Ein angenehmeres Stadtklima ist aber auch bei bebauten Flächen zu erreichen. „Fassadenbegrünung sieht nicht nur schön aus, sondern reduziert auch die Fassadentemperatur und verhindert, dass sich Fassaden aufheizen“, sagt Neppl. In den aktuellen Bebauungsplänen sei ein „Anteil an Fassaden- und Dachbegrünung“ vorgesehen. Zudem würden Pläne vorbereitet, die entsprechende Regelungen auch für bestehende Bebauungspläne vorsehe, sagt die Stadtverwaltung. Als gelungenes Beispiel in Sachen Stadtklima führt Emeis den Citypark Ost an. Mit „eng beieinanderstehende Gebäude mit hellen Fassaden, die sich gegenseitig abschatten, Gründächer und Parkanlagen“ würde eine „klimagerechte Gestaltung“ erreicht. In anderen Projekten aber würden „ästhetische Fragen in der Architektur häufig immer noch gegenüber klimarelevanten Fragen dominieren“. Beispielhaft seien „großflächige Glasfassaden statt teilbegrünten Fassaden“.

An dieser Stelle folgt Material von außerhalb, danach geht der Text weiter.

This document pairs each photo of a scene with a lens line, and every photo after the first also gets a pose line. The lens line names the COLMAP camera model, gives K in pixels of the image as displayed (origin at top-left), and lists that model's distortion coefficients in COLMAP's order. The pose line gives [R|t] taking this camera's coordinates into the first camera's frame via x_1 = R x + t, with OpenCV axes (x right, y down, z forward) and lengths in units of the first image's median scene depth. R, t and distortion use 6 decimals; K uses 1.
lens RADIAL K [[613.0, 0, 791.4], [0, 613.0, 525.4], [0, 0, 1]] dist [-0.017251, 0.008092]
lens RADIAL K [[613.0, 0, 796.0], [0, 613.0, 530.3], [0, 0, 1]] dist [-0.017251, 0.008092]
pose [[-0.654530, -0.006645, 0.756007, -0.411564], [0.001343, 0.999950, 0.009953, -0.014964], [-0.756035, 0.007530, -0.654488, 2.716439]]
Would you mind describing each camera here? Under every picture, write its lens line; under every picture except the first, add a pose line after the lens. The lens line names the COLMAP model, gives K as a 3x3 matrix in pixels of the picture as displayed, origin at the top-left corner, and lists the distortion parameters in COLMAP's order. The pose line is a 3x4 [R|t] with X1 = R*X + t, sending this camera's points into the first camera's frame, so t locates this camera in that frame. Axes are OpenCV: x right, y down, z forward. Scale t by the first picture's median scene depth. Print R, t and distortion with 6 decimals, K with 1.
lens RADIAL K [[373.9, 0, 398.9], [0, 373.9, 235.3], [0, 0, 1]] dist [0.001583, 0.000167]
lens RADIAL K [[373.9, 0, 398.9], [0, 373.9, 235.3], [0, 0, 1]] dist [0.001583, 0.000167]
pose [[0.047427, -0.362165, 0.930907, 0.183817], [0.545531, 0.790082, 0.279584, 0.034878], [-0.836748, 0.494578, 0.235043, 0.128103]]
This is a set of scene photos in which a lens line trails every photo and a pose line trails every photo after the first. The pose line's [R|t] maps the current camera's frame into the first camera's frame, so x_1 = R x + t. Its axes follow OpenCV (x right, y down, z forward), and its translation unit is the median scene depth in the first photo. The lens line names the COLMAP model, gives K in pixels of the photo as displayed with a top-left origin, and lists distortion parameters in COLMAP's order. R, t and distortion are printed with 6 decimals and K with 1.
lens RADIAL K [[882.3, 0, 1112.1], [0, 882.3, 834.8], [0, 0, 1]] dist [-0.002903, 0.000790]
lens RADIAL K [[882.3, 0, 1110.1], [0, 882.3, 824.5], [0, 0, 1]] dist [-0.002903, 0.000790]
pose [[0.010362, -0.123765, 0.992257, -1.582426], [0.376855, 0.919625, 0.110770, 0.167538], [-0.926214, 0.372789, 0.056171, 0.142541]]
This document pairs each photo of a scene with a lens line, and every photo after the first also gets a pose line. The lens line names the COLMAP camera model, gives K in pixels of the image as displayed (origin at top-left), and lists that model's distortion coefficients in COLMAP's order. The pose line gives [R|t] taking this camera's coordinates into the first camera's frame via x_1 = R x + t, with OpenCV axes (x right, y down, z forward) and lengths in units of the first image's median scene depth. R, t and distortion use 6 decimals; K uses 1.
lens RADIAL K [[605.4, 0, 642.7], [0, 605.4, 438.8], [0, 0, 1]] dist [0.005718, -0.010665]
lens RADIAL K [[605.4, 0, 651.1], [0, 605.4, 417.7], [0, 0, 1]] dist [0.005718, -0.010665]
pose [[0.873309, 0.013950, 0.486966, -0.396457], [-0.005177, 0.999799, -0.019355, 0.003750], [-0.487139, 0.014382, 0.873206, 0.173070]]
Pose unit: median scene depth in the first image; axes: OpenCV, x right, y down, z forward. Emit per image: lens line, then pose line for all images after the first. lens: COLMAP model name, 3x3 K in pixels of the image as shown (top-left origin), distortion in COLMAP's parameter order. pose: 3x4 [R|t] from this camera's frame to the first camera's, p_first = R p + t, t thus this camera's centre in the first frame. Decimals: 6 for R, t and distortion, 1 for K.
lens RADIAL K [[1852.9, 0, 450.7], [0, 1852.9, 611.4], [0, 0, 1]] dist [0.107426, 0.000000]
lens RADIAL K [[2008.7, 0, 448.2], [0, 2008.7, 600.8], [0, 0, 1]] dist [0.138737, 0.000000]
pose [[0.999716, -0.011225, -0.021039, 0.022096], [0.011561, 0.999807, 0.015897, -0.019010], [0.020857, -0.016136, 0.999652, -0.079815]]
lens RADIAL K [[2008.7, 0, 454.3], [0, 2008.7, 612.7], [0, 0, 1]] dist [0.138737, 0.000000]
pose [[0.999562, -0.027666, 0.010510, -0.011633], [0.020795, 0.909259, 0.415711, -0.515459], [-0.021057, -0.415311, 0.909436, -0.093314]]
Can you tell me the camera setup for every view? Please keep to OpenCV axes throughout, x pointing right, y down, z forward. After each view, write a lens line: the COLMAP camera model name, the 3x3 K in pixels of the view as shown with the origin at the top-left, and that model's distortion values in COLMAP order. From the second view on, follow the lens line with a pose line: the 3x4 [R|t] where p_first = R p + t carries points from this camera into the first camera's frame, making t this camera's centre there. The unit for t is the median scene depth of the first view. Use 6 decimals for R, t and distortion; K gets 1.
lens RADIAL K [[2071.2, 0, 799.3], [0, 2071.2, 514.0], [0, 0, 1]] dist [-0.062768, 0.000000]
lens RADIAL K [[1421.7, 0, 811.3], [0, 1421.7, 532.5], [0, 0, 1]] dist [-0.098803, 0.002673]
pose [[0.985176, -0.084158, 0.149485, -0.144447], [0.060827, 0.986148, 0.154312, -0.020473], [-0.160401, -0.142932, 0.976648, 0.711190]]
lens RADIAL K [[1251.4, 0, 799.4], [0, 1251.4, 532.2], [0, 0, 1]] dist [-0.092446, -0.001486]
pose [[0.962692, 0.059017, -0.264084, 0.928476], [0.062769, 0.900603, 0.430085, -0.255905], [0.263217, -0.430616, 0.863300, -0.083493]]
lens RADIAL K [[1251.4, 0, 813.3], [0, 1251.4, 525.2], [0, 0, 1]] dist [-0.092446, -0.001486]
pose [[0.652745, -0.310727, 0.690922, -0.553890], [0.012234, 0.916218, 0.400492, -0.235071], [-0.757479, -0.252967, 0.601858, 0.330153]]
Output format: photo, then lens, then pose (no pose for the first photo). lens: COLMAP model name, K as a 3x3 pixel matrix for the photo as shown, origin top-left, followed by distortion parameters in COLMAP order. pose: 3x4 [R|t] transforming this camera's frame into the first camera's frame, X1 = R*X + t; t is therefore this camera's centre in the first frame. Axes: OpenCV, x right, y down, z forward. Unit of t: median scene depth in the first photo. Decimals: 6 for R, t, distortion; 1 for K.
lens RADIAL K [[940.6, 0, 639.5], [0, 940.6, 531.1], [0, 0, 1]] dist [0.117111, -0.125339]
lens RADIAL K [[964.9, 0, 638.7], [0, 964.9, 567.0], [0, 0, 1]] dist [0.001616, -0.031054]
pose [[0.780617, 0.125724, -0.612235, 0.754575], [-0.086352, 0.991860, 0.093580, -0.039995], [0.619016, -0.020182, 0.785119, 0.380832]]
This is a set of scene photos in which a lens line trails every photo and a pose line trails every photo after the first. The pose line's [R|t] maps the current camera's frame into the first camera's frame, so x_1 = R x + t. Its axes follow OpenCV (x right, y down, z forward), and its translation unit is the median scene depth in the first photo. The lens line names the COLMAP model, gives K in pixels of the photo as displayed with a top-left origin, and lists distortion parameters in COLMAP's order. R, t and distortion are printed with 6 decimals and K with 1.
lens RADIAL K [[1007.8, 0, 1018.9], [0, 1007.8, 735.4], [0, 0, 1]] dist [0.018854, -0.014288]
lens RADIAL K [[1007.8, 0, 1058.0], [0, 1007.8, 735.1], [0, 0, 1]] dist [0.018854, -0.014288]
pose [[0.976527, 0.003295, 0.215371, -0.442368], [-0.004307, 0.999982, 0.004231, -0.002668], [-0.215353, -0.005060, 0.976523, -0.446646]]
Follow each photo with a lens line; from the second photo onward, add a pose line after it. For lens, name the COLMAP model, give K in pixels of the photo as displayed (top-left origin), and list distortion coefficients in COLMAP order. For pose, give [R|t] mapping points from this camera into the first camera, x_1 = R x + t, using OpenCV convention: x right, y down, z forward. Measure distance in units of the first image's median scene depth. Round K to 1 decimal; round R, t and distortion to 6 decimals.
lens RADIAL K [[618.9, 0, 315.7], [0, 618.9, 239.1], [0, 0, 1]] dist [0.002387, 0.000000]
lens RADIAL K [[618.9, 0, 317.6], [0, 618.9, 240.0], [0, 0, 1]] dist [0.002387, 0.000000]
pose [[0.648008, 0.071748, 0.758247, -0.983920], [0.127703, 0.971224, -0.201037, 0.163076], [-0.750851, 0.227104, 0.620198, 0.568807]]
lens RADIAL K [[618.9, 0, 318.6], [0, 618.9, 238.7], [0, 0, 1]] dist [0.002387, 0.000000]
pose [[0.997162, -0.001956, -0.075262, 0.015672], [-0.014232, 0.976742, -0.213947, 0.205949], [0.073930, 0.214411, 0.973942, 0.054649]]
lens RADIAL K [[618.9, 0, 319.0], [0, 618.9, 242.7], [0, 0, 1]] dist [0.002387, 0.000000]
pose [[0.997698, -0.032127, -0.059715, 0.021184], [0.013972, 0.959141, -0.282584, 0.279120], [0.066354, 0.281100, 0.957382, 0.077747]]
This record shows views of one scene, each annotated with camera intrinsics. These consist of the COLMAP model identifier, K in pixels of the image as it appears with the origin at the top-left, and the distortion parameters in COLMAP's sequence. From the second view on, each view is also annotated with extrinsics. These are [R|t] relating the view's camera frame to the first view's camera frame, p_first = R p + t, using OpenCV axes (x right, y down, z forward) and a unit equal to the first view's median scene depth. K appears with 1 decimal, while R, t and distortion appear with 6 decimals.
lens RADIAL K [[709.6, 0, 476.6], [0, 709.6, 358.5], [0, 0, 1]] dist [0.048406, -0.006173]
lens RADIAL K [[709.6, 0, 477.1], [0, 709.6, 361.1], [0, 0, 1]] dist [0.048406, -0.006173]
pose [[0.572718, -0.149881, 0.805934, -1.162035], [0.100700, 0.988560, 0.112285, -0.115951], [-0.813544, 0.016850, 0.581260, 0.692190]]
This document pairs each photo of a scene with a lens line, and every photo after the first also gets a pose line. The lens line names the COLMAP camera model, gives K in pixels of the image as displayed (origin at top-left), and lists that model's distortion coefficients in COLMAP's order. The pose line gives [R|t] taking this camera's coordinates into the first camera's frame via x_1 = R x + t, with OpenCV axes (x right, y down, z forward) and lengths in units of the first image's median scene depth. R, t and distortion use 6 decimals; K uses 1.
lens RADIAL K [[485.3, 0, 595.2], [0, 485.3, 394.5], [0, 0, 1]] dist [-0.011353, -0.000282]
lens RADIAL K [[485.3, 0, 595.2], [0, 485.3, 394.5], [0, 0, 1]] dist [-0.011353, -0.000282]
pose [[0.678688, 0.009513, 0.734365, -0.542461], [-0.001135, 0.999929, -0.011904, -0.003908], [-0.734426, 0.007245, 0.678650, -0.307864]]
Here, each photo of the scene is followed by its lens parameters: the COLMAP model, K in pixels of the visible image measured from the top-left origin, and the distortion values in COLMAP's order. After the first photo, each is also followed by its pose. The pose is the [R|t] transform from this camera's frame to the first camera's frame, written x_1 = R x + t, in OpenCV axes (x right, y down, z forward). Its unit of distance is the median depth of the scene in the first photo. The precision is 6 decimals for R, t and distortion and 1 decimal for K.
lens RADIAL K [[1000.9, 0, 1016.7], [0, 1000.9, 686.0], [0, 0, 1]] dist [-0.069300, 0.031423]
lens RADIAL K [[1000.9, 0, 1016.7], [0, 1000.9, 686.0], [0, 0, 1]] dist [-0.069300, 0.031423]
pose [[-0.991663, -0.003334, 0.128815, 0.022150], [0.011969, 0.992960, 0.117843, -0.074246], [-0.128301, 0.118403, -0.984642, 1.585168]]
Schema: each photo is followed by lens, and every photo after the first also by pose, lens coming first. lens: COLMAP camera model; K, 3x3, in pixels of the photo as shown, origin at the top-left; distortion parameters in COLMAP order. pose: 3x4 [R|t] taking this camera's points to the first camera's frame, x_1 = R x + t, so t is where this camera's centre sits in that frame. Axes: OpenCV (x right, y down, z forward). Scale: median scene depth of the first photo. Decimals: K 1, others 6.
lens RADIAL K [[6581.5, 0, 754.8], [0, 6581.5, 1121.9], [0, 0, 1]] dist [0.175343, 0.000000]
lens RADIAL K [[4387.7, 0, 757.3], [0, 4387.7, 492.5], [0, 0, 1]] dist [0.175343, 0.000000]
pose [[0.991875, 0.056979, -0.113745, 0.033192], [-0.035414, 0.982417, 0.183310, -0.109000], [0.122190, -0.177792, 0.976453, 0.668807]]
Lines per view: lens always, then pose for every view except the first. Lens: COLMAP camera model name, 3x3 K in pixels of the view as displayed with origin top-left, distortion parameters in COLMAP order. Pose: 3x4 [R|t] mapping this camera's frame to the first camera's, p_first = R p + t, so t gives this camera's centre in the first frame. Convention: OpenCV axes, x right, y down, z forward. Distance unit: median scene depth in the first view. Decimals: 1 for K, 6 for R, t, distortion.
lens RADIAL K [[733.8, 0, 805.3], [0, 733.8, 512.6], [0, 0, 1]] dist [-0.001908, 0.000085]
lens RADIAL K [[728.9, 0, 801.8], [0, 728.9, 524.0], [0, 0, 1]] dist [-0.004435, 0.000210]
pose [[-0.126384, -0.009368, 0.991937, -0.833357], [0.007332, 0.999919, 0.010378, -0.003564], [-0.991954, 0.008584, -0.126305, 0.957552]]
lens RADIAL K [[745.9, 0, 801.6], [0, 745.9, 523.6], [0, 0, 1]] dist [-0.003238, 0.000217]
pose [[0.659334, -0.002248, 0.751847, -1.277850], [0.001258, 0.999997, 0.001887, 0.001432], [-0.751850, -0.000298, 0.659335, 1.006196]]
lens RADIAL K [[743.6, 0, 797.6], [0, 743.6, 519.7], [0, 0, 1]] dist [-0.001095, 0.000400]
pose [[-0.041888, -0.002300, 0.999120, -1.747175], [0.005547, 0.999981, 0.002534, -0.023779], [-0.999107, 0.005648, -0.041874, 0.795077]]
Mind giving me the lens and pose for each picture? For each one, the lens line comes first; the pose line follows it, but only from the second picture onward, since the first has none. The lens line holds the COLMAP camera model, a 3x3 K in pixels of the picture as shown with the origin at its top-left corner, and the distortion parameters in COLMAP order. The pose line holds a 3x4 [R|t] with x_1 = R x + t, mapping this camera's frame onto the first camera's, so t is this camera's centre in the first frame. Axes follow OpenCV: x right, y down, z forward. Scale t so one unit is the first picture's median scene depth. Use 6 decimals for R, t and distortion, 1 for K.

Wesentlich für die Abkühlung der Stadt wirken darüber hinaus Frischluftschneisen. Seit der Verabschiedung der Klimaanpassungsstrategie seien allerdings keine Schneisen verbreitert oder neue geschaffene worden, muss die Stadtverwaltung berichten. Dazu sei der Abriss von Bestandsgebäuden nötig. Doch bestehende Schneisen werden immer wieder durch Neubauten gefährdet. Beispielhaft wird dabei die hohe Bebauung im Süden des Hauptbahnhofs kritisiert. Die Stadt betont dagegen bestehende Durchlüftungsschneisen erhalten zu wollen und setzt zusätzlich auf eine „kleinteilige Begrünung von Höfen und Plätzen“. Während in der Südweststadt die Wohnquartiere sehr häufig einen hohen Anteil an entsiegelter Fläche aufwiesen, seien beispielsweise in der Südstadt viele Höfe mit rückwärtigen Werkstattgebäuden und einem sehr hohen Versiegelungsgrad zu finden. Ziel sei es, 50 Prozent dieser Hofflächen zu entsiegeln, um das Mikroklima in den Quartieren zu verbessern. Die Einflussmöglichkeiten der Verwaltung seien aber gering, da sich die Hofflächen fast immer in Privatbesitz befänden.
Durch Sensibilisierung und finanzielle Förderung werde versucht, die Eigentümer von einer Entsiegelung der Flächen zu überzeugen. Privates Eigentum und Interessen sind auch für Neppl eines der größten Hindernisse auf dem Weg zu einer klimaangepassten Stadt. „Es sind oft Einigungen mit unendlich vielen Eigentümern nötig. Bei jeder Frage, die wir anfassen, haben wir Widerstände von mindestens zwei Seiten.“ „Der Verlust lieb gewonnener Gewohnheiten wie den Privat-Pkw auf der öffentlichen Straße vor der eigenen Haustür“ sei für viele schwer zu verkraften, sagt auch Riel. Ein gutes Abbild der Diskussion in der Bevölkerung sei der Gemeinderat, „der radikale Brüche vermeidet oder in Teilen die Sinnhaftigkeit von Maßnahmen zur Klimaanpassung grundsätzlich ablehnt“. In der Stadtplanung würden daher einige Verbesserungen des Stadtklimas gar nicht erst einbezogen, fürchtet Emeis. „Manche sinnvolle Maßnahmen werden nicht gemacht, da man fürchtet, dass die Akzeptanz dieser Maßnahmen nicht gegeben ist“. Neppl plädiert auch daher für kleinräumige Maßnahmen, die von wissenschaftliche Mikromodellen gestützt werden könnten. „Kleine Maßnahmen können einen sehr großen Effekt haben.“ „Eine Stadt ist nie fertig und wird sich immer anpassen müssen“, ist er auch davon überzeugt, dass Veränderungen auch Spaß machen können.